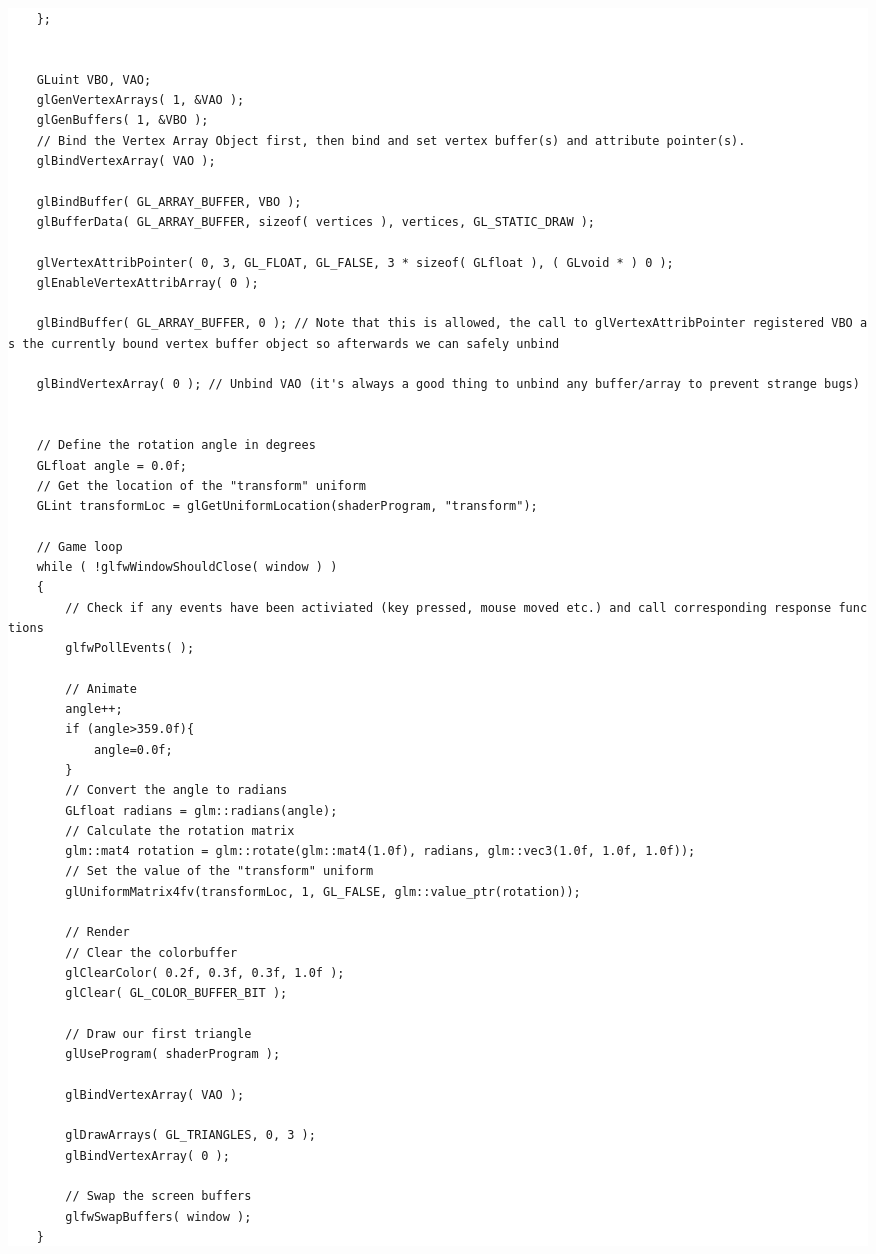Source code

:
 ```text
    };
    
    
    GLuint VBO, VAO;
    glGenVertexArrays( 1, &VAO );
    glGenBuffers( 1, &VBO );
    // Bind the Vertex Array Object first, then bind and set vertex buffer(s) and attribute pointer(s).
    glBindVertexArray( VAO );
    
    glBindBuffer( GL_ARRAY_BUFFER, VBO );
    glBufferData( GL_ARRAY_BUFFER, sizeof( vertices ), vertices, GL_STATIC_DRAW );
    
    glVertexAttribPointer( 0, 3, GL_FLOAT, GL_FALSE, 3 * sizeof( GLfloat ), ( GLvoid * ) 0 );
    glEnableVertexAttribArray( 0 );
    
    glBindBuffer( GL_ARRAY_BUFFER, 0 ); // Note that this is allowed, the call to glVertexAttribPointer registered VBO as the currently bound vertex buffer object so afterwards we can safely unbind
    
    glBindVertexArray( 0 ); // Unbind VAO (it's always a good thing to unbind any buffer/array to prevent strange bugs)
    
    
    // Define the rotation angle in degrees
    GLfloat angle = 0.0f;
    // Get the location of the "transform" uniform
    GLint transformLoc = glGetUniformLocation(shaderProgram, "transform");
    
    // Game loop
    while ( !glfwWindowShouldClose( window ) )
    {
        // Check if any events have been activiated (key pressed, mouse moved etc.) and call corresponding response functions
        glfwPollEvents( );
        
        // Animate
        angle++;
        if (angle>359.0f){
            angle=0.0f;
        }
        // Convert the angle to radians
        GLfloat radians = glm::radians(angle);
        // Calculate the rotation matrix
        glm::mat4 rotation = glm::rotate(glm::mat4(1.0f), radians, glm::vec3(1.0f, 1.0f, 1.0f));
        // Set the value of the "transform" uniform
        glUniformMatrix4fv(transformLoc, 1, GL_FALSE, glm::value_ptr(rotation));
        
        // Render
        // Clear the colorbuffer
        glClearColor( 0.2f, 0.3f, 0.3f, 1.0f );
        glClear( GL_COLOR_BUFFER_BIT );
        
        // Draw our first triangle
        glUseProgram( shaderProgram );
        
        glBindVertexArray( VAO );
        
        glDrawArrays( GL_TRIANGLES, 0, 3 );
        glBindVertexArray( 0 );
        
        // Swap the screen buffers
        glfwSwapBuffers( window );
    }
```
-----
The problem: Could you please find every line of the listing above holding the string "glVertexAttribPointer" and copy it?

Your solution:
    glVertexAttribPointer( 0, 3, GL_FLOAT, GL_FALSE, 3 * sizeof( GLfloat ), ( GLvoid * ) 0 );
    glBindBuffer( GL_ARRAY_BUFFER, 0 ); // Note that this is allowed, the call to glVertexAttribPointer registered VBO as the currently bound vertex buffer object so afterwards we can safely unbind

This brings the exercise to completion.